Fra Martino Dotta sulle nuove povertà causate dal coronavirus

Avevamo sentito fra Martino Dotta ad aprile, in pieno lockdown. Da allora ad oggi è andato avanti il lavoro della Fondazione Francesco diretta dal frate cappuccino ticinese. Dopo una prima fase dedicata a fronteggiare l’emergenza con distribuzione di pasti alla casa Martini di Locarno e al centro sociale Bethlehem di Lugano, una successiva riapertura delle mense, il lavoro va avanti con nuove sfide. La situazione intanto è cambiata, con le riaperture economiche e sociali anche la vita quotidiana sta tornando ad una certa normalità. Però la povertà preoccupa. Le statistiche lo dichiarano e il tema è parte preponderante del dibattito pubblico. Christoph Eymann, presidente della Conferenza svizzera delle istituzioni dell’azione sociale (Cosas), ha confermato domenica alla NZZ am Sonntag che dall’inizio della pandemia, sono stati recensiti 8300 casi in più in Svizzera, presi a carico dall’assistenza.

Fra Martino, qual è la situazione della povertà causata o aggravata dal coronavirus? Ad inizio lockdown, quando a Locarno e Lugano abbiamo cominciato la distribuzione dei pasti da asporto, ne usufruivano soprattutto famiglie o persone le cui attività indipendenti erano ferme. Adesso stanno arrivando meno persone alla ricerca dei pasti, mentre registriamo un aumento considerevole di richieste di aiuto finanziario.

Sono soprattutto lavoratori indipendenti o dipendenti a chiedervi un aiuto finanziario? Ora come ora sono soprattutto le persone che hanno un’attività lavorativa dipendente e che sono finite in una situazione di salario ridotto con il quale non riescono a far fronte alle spese correnti, soprattutto quelle di cassa malati e affitto, quindi non a spese straordinarie come le imposte o le assicurazioni per le auto.

Come valuta il futuro? I lavoratori indipendenti stanno beneficiando della riapertura delle attività, ma capiremo realmente la portata della ripresa solo a lungo termine, nei prossimi due o tre mesi, quando molti dovranno saldare quelle fatture di cui comuni e aziende elettriche hanno prorogato i termini di pagamento.
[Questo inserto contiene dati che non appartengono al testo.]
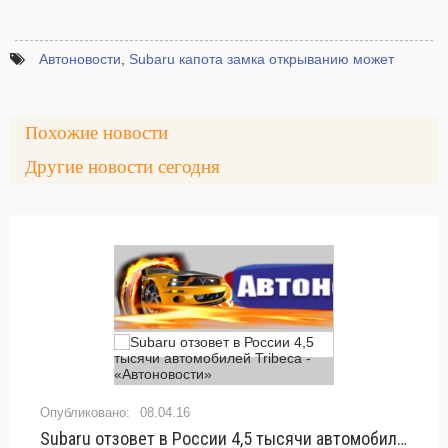
Автоновости
,
Subaru капота замка открыванию может
Похожие новости
Другие новости сегодня
08.04.16
Subaru отзовет в России 4,5 тысячи автомобилей Tribeca - «Автоновости»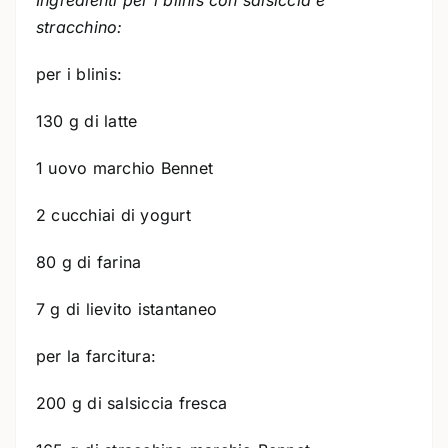
Ingredienti per i blinis con salsiccia e
stracchino:
per i blinis:
130 g di latte
1 uovo marchio Bennet
2 cucchiai di yogurt
80 g di farina
7 g di lievito istantaneo
per la farcitura:
200 g di salsiccia fresca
Si dice che il lockdown ci ha dato «più tempo per gli altri». Lei come valuta l’impegno dei volontari e quale messaggio comunica la generosità messa in atto? Abbiamo avuto diverse persone in più che si sono messe a disposizione. Per rispettare le misure di prevenzione del virus non abbiamo chiesto loro di operare internamente alle nostre strutture. Alcuni li abbiamo dirottati su altri enti, altri su attività a noi necessarie, come gli acquisti per le nostre mense e la consegna dei prodotti da asporto. Devo dire che la generosità di molti cittadini si è espressa soprattutto negli aiuti che ci sono arrivati sul piano finanziario, indispensabili per poter consegnare gratuitamente i pasti, visto che chi ne usufruiva, di fatto non era neppure in grado di dare un contributo volontario. Non va dimenticato il sostegno che abbiamo ricevuto dalla Catena della Solidarietà.

C’è chi dice che usciremo migliori dalla crisi del coronavirus… Non si cambia dall’oggi al domani, men che meno da questa crisi. Papa Francesco ha dato una chiave di lettura interessate: «La pandemia non ci ha resi automaticamente migliori o peggiori», ma solo il cammino di consapevolezza che decidiamo di compiere può fare la differenza.